▸ Description of the task: All that should be output is the block of lines below from the line with "none; stroke-linecap: round;" to the line with "#c9d1c9; stroke-width: 24", both included, exactly as written.
####
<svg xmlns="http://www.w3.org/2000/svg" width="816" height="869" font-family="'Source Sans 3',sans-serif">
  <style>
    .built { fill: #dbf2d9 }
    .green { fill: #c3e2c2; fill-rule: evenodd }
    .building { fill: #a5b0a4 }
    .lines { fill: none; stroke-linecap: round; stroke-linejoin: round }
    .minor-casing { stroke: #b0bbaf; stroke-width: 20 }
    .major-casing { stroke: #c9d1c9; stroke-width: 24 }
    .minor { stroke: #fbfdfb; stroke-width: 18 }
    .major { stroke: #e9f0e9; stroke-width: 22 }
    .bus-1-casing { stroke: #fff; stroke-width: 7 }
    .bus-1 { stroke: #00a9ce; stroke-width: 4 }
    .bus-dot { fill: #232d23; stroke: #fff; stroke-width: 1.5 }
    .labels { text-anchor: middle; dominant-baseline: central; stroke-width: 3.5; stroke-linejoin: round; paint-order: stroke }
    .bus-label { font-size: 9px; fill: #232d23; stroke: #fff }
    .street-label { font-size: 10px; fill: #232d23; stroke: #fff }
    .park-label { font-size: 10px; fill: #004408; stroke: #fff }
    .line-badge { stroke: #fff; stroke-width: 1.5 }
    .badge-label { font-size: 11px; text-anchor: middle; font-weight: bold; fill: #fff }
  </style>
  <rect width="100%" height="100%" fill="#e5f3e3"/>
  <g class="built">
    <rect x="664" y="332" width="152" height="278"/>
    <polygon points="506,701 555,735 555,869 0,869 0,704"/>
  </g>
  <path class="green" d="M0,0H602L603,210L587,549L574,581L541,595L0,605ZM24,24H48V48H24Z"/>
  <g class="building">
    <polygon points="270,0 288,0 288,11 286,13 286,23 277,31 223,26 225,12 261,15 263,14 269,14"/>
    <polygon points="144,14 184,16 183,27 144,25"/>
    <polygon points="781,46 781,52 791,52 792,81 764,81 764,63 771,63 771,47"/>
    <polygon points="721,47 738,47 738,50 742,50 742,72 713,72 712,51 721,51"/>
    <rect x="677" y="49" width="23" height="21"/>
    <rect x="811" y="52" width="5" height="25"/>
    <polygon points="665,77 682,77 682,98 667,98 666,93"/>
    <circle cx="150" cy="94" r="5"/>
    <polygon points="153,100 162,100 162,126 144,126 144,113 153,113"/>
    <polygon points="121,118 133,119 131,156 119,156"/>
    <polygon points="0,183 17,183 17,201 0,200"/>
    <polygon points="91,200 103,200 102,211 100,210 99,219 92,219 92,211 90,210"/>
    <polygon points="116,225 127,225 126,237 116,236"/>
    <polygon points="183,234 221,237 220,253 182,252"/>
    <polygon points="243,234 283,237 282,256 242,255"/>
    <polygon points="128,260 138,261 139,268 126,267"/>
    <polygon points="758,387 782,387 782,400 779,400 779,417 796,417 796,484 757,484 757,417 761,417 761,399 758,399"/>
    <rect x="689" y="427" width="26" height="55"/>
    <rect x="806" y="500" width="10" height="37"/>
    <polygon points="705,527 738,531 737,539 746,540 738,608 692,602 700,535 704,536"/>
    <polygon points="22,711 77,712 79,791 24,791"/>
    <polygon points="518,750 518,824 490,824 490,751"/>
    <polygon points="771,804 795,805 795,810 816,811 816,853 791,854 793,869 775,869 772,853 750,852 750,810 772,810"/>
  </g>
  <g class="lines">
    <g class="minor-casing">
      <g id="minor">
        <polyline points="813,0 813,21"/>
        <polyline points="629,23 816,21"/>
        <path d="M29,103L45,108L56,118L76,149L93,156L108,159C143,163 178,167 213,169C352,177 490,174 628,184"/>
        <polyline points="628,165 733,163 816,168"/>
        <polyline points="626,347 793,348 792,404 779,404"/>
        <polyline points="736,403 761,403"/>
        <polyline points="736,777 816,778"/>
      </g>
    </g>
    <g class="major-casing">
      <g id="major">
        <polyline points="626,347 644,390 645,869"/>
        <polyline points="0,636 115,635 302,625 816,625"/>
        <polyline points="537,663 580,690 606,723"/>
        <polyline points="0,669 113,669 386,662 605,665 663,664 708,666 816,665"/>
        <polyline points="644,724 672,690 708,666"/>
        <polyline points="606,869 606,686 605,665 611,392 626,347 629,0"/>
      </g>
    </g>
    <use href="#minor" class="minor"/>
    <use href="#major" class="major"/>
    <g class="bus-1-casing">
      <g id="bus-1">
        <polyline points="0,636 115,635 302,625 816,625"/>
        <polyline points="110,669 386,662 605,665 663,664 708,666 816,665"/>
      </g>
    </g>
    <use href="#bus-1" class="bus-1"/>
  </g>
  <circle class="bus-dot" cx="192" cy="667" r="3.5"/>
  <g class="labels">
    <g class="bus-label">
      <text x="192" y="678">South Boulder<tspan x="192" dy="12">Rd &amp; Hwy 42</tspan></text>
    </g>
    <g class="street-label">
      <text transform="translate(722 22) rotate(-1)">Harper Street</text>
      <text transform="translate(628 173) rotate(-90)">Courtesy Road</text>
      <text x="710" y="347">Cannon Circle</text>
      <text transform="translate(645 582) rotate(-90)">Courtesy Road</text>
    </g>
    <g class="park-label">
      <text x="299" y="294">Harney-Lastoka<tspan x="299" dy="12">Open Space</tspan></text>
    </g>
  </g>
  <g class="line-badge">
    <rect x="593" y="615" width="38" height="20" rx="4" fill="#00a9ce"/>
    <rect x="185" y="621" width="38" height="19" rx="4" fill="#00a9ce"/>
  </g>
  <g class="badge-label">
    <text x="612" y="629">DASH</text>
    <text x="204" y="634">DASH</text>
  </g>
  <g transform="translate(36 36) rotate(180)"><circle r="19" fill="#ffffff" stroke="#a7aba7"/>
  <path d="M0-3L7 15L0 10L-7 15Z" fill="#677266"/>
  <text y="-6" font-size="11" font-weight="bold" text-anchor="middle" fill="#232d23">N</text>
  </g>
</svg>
####
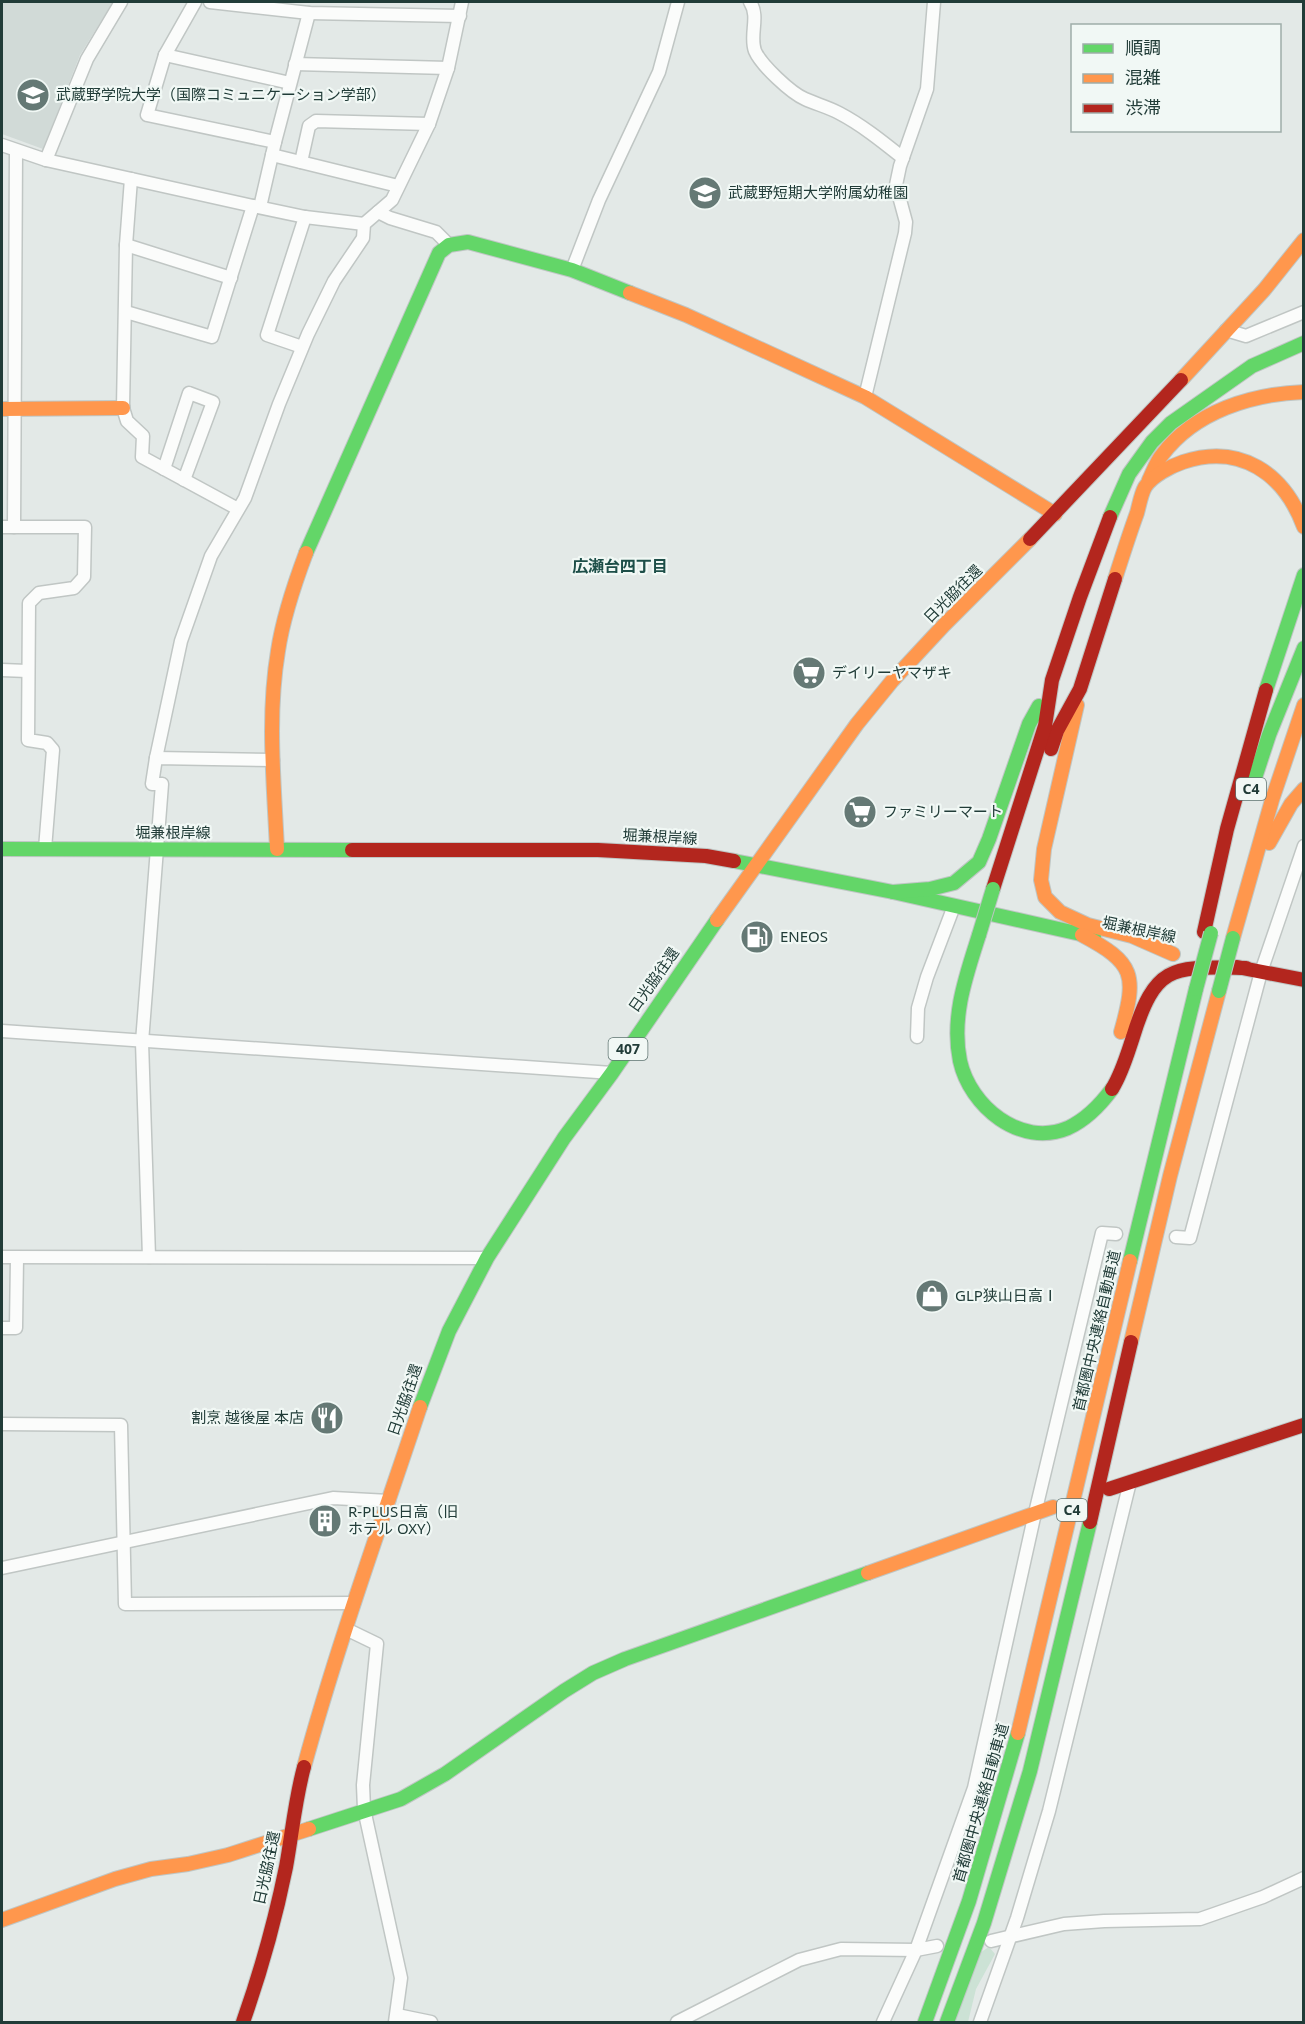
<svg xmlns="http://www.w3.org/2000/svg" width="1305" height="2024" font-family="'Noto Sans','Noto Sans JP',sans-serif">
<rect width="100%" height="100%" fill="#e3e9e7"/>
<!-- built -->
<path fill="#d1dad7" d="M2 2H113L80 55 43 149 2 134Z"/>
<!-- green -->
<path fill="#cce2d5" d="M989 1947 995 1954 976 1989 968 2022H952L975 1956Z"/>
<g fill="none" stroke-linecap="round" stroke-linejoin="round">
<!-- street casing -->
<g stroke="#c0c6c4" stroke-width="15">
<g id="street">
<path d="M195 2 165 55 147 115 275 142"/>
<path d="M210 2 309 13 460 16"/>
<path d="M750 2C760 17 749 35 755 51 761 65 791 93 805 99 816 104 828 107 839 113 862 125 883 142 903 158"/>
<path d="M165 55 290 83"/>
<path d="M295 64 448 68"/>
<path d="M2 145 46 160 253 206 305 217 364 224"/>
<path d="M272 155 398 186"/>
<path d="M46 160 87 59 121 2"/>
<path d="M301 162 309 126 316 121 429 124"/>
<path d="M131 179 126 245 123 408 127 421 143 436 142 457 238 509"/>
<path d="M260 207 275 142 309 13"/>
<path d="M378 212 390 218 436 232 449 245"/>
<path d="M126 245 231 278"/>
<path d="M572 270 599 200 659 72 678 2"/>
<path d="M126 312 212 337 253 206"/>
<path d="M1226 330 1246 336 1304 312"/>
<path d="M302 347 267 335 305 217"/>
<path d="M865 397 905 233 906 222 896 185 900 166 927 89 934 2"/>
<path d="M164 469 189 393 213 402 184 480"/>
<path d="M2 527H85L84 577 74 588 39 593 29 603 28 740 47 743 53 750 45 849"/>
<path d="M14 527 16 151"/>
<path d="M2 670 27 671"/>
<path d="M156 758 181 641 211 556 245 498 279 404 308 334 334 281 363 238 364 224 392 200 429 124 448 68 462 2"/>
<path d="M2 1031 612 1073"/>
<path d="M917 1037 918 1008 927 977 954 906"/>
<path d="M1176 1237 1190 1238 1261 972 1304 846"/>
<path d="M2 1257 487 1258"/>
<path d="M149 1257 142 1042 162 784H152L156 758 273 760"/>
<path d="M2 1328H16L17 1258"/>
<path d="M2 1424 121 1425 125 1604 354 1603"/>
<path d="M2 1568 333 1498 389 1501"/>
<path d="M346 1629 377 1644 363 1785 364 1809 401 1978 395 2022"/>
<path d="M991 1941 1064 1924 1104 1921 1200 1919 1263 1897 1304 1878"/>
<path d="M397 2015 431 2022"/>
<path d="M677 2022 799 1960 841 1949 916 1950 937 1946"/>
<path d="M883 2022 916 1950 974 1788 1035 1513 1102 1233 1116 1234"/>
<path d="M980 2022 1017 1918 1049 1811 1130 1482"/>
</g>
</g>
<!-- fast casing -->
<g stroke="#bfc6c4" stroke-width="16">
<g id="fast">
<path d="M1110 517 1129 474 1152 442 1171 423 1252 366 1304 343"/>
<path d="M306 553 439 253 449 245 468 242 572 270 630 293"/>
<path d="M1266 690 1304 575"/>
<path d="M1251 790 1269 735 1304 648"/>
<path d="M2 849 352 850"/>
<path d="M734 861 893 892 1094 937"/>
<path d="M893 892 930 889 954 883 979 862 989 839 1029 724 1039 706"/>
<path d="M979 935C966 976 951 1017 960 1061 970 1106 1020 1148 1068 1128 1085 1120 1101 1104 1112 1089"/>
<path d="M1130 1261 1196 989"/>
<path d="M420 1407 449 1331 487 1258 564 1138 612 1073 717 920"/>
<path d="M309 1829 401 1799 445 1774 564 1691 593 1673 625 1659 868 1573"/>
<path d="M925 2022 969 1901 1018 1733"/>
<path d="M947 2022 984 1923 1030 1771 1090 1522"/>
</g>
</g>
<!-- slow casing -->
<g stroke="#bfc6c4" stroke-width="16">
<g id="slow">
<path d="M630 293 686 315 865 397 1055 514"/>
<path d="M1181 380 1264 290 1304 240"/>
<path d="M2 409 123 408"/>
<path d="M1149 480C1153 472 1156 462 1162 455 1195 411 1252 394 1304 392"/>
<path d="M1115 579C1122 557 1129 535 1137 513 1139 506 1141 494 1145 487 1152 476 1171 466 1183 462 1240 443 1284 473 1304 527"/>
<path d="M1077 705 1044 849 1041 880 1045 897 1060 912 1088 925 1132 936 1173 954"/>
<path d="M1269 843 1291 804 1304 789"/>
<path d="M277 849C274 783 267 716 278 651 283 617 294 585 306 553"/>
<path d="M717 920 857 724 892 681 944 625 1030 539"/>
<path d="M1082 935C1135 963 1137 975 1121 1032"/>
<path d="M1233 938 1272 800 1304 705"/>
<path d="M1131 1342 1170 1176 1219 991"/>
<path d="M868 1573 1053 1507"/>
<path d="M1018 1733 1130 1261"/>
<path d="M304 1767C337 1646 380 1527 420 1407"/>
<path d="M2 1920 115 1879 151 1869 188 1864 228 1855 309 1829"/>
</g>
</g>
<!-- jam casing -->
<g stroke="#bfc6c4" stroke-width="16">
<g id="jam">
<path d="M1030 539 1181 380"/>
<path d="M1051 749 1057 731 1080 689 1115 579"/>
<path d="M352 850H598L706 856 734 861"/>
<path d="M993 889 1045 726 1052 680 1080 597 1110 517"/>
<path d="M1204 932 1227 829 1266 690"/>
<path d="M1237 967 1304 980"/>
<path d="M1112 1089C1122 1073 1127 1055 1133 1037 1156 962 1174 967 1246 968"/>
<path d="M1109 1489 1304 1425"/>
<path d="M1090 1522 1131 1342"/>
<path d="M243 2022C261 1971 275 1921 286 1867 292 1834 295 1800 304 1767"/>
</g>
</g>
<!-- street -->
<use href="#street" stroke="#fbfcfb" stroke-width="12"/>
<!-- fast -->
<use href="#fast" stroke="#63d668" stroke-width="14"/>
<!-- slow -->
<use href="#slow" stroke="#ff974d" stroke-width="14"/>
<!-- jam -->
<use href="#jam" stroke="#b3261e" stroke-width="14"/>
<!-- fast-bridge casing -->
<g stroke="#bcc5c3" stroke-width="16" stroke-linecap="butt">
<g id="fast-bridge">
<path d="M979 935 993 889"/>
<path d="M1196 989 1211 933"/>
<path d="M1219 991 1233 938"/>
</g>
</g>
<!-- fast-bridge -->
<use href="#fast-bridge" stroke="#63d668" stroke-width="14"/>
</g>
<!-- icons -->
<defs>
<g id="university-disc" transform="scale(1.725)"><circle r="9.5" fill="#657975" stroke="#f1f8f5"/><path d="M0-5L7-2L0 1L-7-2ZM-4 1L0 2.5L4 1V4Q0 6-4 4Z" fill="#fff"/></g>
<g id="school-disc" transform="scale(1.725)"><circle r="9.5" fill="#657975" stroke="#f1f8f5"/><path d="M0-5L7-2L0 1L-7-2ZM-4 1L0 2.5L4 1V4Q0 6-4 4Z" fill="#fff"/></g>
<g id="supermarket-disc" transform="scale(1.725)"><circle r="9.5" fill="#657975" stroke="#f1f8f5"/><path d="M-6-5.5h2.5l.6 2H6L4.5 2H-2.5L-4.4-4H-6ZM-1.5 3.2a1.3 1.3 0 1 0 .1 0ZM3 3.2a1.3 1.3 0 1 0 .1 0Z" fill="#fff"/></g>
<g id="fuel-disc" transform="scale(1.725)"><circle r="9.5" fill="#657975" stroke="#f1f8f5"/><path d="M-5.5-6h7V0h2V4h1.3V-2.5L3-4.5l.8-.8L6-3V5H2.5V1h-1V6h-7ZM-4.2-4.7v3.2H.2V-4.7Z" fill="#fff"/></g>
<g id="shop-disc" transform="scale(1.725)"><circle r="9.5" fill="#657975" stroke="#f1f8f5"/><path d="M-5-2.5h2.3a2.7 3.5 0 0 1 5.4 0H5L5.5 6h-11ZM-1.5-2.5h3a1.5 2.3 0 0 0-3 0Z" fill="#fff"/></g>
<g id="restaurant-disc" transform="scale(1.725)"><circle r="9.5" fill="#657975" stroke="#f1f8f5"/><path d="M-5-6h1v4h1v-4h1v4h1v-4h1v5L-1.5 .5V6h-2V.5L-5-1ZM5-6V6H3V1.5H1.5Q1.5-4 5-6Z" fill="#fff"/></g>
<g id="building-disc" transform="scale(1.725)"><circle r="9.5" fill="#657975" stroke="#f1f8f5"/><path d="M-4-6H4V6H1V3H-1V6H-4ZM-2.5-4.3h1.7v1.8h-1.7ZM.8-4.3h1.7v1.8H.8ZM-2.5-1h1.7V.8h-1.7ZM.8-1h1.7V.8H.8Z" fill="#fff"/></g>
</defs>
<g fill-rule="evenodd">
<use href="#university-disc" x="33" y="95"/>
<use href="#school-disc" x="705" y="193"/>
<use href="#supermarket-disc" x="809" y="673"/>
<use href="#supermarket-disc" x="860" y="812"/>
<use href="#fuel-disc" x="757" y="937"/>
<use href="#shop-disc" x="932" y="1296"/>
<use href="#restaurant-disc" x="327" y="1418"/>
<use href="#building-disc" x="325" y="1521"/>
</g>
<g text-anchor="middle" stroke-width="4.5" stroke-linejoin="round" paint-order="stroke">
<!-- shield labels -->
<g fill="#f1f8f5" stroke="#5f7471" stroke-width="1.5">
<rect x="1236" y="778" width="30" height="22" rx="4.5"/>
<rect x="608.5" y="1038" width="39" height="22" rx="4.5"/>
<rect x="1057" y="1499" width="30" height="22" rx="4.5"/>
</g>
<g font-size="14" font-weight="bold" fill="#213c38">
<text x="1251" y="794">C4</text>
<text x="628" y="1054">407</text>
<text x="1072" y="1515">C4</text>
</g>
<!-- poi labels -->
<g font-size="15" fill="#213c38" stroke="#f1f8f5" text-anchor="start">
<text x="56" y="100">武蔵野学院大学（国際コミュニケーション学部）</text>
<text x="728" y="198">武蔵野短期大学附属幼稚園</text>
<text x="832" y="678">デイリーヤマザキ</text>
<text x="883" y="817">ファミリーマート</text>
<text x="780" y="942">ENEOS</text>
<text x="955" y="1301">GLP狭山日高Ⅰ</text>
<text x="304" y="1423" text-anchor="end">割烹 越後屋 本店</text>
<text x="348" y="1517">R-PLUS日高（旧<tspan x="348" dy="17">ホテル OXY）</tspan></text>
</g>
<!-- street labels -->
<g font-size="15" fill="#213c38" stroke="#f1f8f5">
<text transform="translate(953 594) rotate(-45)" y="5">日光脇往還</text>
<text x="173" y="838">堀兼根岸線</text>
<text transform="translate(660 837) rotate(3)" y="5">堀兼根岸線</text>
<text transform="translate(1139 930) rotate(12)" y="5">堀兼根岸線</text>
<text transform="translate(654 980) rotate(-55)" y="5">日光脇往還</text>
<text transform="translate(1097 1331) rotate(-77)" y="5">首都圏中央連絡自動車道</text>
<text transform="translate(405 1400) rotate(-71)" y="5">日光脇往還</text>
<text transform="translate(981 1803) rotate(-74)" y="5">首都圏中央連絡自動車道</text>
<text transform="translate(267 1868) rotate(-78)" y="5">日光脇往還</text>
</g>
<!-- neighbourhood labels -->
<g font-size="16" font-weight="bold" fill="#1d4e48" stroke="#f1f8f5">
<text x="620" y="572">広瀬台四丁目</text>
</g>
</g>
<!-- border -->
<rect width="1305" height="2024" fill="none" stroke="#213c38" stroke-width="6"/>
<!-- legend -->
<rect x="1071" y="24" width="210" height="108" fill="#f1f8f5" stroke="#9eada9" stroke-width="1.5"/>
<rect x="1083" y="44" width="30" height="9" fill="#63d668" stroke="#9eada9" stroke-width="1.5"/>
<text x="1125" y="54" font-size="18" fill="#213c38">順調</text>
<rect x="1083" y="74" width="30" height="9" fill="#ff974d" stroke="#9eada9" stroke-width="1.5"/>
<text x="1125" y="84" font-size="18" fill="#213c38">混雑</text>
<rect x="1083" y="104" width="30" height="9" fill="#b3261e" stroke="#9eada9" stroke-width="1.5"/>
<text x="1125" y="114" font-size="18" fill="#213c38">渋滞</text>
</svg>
####
▸ Reply:
    .lines { fill: none; stroke-linecap: round; stroke-linejoin: round }
    .minor-casing { stroke: #b0bbaf; stroke-width: 20 }
    .major-casing { stroke: #c9d1c9; stroke-width: 24 }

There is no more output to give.